The IP30 numbers of the 2015 wells are still significantly above average,  but that is probably largely the effect of enhance completions. If that boosts IP30 by 35% to 50%, the average peak productivity of the same underlying wells without enhanced completion would have been just  slightly above the average productivity of 2014 first half non confidential wells, which most likely did no benefit from enhanced completion.

Also noticeable is the deterioration of the decline rates between 2013 and 2015..

2013 completed wells: The first year production decline of the 2013 wells was roughly in line with pre 2014 wells shown in the right column and better then the average 2014 Bakken well. It has been said that EOG in 2013 and 2014 took more care to avoid interference, compared to other operators. Pressure management, to flatten the decline in the first year, was most likely also applied. In the second  year, production fell much faster, compared to the pre 2014 wells, especially in the second half of the year.

2014 IP30 wells: The average decline rates of EOG’s 2014 wells (middle column) are similar to slightly worse than the rates of average 2014 Bakken well over the first 2 years following the IP30 month. The decline rates of the 2014 Bakken wells are supposed to have been negatively impacted by interference as a result of tighter well spacing compared to the pre 2014 wells. If EOG’s 2014 wells were less impacted by interference than the average Bakken well, enhanced completion must have had a negative impact.

2015 IP30 wells. The decline rates of EOG’s 2015 wells are significantly worse than  the rates of the average Bakken well. In the 13th month (not shown in the table), based on 27 wells, production is down to 14% of IP30, a ratio that the average 2014 Bakken well reaches in month 24 and that the pre 2014 wells reach only in the 4th production year.

The productivity trends from 2013 to 2015 indicate that EOG’s glory days in the Bakken might be ending and that its high quality acreage is getting exhausted.

Regarding the impact of enhanced completion on the decline rate of a well, the results of the different years leaves room for interpretations. It’s difficult to single out that possible  negative impact from other negative influences.

Outlook

Bakken’s sweetest spots are saturated with wells. To be able to drill more wells there, EOG has started to apply high density fracking limited to a relatively short distance around the wellbore in 2015, to avoid interference with existing nearby wells.

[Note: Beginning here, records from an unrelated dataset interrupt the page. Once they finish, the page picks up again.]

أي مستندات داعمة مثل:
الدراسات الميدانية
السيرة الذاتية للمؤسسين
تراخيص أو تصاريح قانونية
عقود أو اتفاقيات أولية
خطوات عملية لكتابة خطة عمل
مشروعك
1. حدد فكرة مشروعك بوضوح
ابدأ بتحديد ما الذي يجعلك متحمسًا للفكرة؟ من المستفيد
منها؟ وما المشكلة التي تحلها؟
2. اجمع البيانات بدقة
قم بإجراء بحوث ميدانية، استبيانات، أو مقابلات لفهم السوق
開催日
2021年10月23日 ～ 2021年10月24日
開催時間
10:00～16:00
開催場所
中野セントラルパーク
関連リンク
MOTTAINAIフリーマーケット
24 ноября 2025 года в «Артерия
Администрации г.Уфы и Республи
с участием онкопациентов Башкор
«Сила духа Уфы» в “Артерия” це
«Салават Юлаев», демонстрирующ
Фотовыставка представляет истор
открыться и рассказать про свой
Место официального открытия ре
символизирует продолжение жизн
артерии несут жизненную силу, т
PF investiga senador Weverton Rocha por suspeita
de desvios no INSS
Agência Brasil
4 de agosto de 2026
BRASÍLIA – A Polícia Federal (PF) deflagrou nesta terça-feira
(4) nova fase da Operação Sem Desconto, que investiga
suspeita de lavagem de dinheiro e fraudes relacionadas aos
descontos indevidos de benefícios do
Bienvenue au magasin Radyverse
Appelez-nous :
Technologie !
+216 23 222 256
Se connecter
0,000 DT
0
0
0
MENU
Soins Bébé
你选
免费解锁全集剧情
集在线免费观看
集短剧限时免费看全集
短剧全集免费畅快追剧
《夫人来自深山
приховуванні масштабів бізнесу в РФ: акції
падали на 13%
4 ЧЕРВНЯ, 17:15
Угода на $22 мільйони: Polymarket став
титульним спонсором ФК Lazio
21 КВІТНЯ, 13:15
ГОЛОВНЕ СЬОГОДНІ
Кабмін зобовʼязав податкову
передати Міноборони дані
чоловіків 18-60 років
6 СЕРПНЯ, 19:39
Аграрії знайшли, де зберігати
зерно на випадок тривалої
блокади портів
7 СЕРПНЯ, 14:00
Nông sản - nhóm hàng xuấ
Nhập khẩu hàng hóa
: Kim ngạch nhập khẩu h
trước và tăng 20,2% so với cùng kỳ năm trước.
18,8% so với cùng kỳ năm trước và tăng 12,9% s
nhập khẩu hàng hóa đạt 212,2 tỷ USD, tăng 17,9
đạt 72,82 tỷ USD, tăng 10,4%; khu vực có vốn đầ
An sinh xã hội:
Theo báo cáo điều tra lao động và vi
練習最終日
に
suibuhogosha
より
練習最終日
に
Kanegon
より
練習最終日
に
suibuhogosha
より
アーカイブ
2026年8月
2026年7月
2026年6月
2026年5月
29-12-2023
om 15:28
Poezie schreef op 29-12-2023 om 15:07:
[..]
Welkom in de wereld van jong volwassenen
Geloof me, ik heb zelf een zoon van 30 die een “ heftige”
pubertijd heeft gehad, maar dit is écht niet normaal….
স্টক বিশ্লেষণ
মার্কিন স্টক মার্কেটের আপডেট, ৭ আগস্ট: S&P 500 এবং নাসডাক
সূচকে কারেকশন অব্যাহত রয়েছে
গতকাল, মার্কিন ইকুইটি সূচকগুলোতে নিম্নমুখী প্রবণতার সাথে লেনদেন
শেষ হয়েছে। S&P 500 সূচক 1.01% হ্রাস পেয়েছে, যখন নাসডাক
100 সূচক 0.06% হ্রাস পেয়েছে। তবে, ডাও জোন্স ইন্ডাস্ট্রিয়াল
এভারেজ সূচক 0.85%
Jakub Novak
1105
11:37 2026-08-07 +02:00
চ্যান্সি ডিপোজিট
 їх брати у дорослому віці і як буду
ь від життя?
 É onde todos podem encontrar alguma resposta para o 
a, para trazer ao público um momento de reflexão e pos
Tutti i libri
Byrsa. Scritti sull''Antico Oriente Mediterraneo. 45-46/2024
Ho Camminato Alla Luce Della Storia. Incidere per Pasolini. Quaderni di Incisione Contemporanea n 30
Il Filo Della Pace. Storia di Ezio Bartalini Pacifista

High density fracking coupled with enhanced completion reduces flow resistance and  produces impressive IP30 numbers. But by reducing the frack distance around the wellbore, the reservoir volume is also reduced. The question is: how fast will the flow decline and how long will it last?

In its presentation of results for the 2nd quarter of 2015, EOG stated that had made it’s first high density completion in the Antelope field – well Riverview 102-32h – and mentioned it’s industry record IP30 production in July 2015 with close to 2800 b/d (4 times higher than the average of EOG’s  7 other wells with IP30 in July and August of 2015). But the decline was steep. In  the 6th month, down to one quarter of IP30 and in the 12th month just 14% of IP30.

Interference can nevertheless not be fully avoided if the new high density wells with limited frack distance are placed between older wells with longer frack distances around their well bore. The performance of the older wells will get negatively impacted.